> **Pose estimation data**
-=-=-=-=-
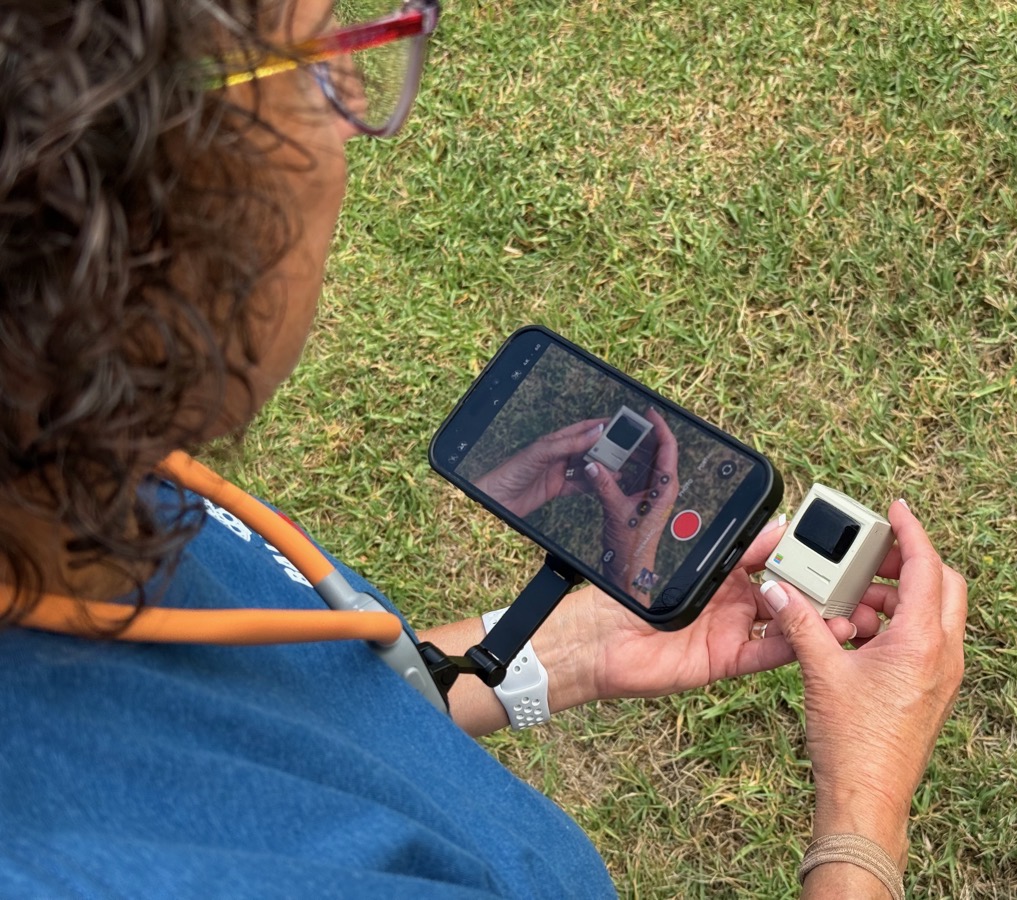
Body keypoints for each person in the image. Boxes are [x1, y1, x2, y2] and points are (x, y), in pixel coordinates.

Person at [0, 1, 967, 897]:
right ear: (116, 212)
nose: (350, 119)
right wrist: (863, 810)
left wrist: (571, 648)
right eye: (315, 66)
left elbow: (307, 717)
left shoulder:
-=-=-=-=-
> **PROBLEM DETAILS**
Reproduce the entries above exactly, though not their pictures.

> **RESULT OF THIS EXERCISE**
Body keypoints for each person in the image. Boxes are [x1, y1, x2, y2] and points are (x, y), in pixel coordinates.

Person at [0, 1, 967, 897]:
right ear: (116, 212)
nose: (350, 119)
right wrist: (863, 810)
left wrist: (571, 648)
right eye: (315, 66)
left elbow: (307, 717)
left shoulder:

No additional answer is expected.